Interactive tv might be the ultimate interactive marketing medium, but while service providers carry out research and development, and contemplate how to raise the money needed to lay the necessary hardware infrastructure, many Canadian firms have begun exploring interactive marketing in a variety of other areas.

In this issue of Strategy, we report on two new direct-response infomercials. Royal Bank has launched two infomercials, one advertising car loans on the Videotron cable network in Quebec, the other, mortgages on Roger’s Value Plus Channel in Vancouver.

And Ricky McMountain Enterprises of Toronto has launched a 15-minute infomercial that is, effectively, a televised version of its direct mail magazine, The Ricky McMountain Buyer’s Guide, which is largely distributed in greater Toronto. The infomercial is running on cable networks in greater Toronto and other parts of Ontario.

This issue of Strategy also contains an in-depth article on the use, by marketers and others, of 1-900 telephone services, which were licensed by the Canadian Radio-television and Telecommunications Commission on Feb. 22, and have been slowly catching on ever since.

In yet another medium, a host of advertisers are expected to take part in consumer tests this fall of two new kiosk networks being developed by Sierra Communications of Toronto. Sierra’s business plan is to set up chains of interactive kiosks in geographic locations that, because of the nature of the businesses or venues, attract distinct consumer types.

So, for example, the company wants to establish a retail-based network with kiosks in department store chains across the country and an entertainment-based network with kiosks in places such as music and video stores and movie theatres. Gary Chaikin, president of four-year-old Sierra, says the networks are cost-effective as they enable advertisers to create a single communications plan that can run on numerous kiosks in a variety of related settings.

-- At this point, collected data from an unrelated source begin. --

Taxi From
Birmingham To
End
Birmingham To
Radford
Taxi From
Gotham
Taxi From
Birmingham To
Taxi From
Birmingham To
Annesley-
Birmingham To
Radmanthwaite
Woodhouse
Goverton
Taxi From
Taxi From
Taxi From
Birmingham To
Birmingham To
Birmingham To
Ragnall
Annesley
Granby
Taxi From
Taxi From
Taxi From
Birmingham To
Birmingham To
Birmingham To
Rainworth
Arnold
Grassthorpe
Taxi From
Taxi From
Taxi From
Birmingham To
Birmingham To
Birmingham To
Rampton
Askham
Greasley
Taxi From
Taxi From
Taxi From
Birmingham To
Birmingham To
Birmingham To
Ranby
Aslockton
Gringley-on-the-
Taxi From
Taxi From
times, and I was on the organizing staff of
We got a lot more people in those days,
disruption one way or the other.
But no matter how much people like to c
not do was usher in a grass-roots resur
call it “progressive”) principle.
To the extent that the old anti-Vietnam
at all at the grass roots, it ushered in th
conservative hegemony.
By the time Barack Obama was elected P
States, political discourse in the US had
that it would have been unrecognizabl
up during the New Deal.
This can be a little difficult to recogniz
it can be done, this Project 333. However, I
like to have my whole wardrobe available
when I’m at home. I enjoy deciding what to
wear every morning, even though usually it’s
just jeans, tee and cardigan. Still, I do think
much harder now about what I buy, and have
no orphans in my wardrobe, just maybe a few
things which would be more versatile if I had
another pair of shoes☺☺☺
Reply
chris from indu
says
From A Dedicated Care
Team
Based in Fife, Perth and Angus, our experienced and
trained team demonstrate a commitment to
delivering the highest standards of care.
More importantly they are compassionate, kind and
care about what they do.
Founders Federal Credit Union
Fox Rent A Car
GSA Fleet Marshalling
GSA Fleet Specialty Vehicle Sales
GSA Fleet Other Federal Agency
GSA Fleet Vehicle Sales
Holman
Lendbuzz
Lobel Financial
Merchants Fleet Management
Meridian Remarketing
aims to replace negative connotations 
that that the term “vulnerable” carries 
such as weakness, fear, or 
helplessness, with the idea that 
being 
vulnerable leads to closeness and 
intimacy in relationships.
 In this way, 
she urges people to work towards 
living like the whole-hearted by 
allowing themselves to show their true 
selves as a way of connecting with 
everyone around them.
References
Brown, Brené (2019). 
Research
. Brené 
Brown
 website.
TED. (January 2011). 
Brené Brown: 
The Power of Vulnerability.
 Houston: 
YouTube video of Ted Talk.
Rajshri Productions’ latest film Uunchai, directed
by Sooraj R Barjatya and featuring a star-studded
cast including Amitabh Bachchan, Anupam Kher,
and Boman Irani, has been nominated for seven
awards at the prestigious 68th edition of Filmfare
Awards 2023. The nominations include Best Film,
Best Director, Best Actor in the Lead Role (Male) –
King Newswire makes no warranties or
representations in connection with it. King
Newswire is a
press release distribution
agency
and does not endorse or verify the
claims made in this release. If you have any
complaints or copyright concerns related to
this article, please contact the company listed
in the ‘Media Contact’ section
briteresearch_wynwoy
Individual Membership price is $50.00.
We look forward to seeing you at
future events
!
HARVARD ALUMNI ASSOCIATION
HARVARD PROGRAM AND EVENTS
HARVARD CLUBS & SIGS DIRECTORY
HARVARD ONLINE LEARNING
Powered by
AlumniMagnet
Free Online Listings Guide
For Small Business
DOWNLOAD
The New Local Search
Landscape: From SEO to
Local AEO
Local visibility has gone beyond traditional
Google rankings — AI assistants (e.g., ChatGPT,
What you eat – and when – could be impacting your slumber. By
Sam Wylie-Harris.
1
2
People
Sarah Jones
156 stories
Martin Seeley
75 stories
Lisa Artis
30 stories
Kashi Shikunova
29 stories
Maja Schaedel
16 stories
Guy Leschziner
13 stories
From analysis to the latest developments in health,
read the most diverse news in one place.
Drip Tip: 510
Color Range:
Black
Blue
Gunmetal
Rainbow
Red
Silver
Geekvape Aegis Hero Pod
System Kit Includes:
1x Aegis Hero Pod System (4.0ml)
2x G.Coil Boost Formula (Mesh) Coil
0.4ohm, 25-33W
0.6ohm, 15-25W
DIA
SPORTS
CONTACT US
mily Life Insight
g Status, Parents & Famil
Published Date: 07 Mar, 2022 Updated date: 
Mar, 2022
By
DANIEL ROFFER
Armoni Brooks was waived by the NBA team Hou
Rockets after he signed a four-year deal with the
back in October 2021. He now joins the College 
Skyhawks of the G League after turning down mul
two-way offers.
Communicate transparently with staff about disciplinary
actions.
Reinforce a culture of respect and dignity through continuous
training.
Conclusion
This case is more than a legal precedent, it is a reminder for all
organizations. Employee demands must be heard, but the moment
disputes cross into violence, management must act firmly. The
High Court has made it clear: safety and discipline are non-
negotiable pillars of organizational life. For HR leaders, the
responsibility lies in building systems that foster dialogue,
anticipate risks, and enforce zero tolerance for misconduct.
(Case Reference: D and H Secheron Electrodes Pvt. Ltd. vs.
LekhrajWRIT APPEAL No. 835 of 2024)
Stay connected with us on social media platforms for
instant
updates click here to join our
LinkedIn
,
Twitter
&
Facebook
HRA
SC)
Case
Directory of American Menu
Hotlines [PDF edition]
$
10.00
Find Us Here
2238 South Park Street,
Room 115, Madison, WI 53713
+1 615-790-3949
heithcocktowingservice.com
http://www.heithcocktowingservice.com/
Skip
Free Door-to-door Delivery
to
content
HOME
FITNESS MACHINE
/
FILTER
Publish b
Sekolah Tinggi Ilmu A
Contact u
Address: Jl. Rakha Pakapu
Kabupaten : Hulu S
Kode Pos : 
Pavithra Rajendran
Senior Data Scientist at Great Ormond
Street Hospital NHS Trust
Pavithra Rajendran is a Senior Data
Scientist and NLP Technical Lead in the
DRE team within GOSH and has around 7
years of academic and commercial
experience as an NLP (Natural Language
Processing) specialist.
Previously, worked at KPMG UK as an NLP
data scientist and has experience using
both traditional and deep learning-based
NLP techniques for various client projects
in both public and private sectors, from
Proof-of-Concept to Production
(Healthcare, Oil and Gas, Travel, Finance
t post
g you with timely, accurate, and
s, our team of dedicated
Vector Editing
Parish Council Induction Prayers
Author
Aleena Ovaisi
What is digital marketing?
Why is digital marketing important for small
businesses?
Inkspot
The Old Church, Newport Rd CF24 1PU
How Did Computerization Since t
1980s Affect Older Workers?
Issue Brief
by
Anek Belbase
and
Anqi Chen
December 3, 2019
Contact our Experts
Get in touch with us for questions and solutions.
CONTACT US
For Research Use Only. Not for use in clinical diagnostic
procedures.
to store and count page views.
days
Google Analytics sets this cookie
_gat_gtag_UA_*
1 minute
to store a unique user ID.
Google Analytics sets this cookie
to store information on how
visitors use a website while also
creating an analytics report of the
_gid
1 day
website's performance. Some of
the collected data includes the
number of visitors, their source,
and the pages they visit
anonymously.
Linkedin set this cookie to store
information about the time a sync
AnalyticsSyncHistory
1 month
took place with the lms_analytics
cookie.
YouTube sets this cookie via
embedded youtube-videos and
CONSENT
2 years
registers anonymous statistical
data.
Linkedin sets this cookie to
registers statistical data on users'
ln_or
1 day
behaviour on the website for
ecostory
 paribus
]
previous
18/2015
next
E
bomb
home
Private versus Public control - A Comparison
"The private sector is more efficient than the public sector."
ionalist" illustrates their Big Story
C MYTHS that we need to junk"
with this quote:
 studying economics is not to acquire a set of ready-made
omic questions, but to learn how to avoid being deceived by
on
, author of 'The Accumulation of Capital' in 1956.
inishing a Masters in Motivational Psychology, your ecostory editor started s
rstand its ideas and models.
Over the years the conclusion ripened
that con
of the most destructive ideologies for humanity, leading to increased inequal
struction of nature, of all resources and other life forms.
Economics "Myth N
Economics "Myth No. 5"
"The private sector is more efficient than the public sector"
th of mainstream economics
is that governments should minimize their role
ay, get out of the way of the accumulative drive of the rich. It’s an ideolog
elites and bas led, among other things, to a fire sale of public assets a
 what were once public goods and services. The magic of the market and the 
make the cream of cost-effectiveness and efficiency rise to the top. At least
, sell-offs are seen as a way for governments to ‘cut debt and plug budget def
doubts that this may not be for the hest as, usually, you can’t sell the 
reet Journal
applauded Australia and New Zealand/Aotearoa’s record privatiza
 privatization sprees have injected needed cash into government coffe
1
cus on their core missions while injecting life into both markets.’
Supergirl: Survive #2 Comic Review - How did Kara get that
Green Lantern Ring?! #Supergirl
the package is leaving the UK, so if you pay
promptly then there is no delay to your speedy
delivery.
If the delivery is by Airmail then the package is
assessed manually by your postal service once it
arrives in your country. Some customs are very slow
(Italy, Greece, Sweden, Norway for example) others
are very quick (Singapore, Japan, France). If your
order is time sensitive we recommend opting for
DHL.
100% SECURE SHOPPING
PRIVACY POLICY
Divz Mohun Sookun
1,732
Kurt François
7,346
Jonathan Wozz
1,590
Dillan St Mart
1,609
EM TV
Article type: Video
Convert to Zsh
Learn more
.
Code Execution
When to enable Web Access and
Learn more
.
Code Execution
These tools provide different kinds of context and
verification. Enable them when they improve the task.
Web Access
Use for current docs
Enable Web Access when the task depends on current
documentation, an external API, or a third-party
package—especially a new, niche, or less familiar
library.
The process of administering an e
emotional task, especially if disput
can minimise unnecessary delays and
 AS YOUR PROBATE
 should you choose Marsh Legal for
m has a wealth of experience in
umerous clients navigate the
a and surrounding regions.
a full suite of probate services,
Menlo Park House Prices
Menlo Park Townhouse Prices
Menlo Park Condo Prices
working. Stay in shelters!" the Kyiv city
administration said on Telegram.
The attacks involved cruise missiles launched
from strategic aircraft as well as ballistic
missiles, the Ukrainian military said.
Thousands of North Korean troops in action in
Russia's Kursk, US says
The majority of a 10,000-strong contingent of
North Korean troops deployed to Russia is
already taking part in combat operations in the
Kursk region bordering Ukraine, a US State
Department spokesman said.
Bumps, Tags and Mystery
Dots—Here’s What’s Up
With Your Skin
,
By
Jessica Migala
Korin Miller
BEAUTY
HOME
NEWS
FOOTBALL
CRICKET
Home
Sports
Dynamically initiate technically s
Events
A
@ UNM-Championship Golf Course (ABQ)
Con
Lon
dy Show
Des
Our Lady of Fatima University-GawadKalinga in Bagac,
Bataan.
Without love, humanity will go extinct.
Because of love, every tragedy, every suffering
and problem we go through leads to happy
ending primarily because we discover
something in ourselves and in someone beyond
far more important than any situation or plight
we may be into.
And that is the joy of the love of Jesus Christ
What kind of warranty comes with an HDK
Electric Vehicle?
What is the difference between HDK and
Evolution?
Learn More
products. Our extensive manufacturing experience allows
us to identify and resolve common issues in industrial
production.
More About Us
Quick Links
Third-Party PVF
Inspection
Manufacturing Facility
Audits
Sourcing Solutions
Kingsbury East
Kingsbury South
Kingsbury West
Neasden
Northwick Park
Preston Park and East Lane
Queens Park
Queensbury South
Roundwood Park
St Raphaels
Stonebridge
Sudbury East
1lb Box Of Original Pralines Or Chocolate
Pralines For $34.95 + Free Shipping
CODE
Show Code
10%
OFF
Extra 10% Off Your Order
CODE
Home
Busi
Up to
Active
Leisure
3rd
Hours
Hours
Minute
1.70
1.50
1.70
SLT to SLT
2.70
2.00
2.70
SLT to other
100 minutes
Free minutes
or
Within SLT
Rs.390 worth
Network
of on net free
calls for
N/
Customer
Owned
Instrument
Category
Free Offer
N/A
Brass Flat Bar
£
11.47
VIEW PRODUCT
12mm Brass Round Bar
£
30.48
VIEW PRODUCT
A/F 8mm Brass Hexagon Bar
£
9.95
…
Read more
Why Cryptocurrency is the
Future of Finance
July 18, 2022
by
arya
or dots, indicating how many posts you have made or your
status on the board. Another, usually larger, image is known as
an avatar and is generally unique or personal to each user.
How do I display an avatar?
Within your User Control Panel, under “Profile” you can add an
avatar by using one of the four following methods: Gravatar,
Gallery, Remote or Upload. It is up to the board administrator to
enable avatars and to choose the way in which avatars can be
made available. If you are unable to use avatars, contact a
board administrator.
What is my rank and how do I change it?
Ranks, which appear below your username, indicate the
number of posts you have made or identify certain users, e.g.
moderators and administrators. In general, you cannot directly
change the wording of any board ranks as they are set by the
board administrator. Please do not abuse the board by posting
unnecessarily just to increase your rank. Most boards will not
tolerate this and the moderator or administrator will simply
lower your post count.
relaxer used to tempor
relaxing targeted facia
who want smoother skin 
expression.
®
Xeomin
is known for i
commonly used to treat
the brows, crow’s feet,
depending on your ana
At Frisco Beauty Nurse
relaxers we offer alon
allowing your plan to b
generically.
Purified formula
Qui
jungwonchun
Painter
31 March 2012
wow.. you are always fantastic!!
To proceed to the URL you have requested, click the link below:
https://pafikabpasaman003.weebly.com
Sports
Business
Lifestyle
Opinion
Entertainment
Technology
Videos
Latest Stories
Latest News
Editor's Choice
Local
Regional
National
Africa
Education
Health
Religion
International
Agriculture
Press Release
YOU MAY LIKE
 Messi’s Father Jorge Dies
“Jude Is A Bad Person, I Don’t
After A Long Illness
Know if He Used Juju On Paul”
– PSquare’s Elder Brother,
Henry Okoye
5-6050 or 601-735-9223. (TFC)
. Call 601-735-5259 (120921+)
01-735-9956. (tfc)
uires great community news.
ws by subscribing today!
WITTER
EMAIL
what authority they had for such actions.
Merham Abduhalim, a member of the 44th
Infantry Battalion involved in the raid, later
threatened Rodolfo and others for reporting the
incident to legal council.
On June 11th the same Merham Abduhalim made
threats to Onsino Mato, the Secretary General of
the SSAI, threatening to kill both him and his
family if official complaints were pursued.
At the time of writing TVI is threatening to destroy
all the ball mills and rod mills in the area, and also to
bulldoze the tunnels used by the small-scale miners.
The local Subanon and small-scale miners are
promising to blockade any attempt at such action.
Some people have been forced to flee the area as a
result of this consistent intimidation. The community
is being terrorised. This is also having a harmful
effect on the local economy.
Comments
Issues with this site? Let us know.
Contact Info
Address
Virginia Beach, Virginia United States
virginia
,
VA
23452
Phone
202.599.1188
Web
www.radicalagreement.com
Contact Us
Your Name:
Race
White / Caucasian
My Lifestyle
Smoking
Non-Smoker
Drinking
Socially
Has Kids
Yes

Already, Eaton’s has agreed to participate in a test of the retail concept. It is allowing installation of kiosks in about 10 stores. Product advertisers such as Black & Decker and Braun have agreed to advertise on the network. Cineplex-Odeon will roll out a dozen kiosks in six theatres in a test of the entertainment network. Cineplex kiosks will, among other things, offer users a chance to preview films playing in its theatres.

A number of undisclosed advertisers have apparently agreed to take part in that market test as well.

The Amazing Video Network, a chain of video rental kiosks owned by Sierra’s parent company, Toronto-based Cinram, is being adapted so it, too, will be part of the entertainment network. Chaikin believes his kiosk strategy can be adapted to form other networks as well, including one with a medical theme established in pharmacies, medical centres and doctors’ offices.

Only a year ago, most traditional advertisers still seemed to be holding back from committing resources to interactive marketing ventures, but it would appear that is changing. Clearly, they are approaching the concept with more open minds and increasingly large budgets.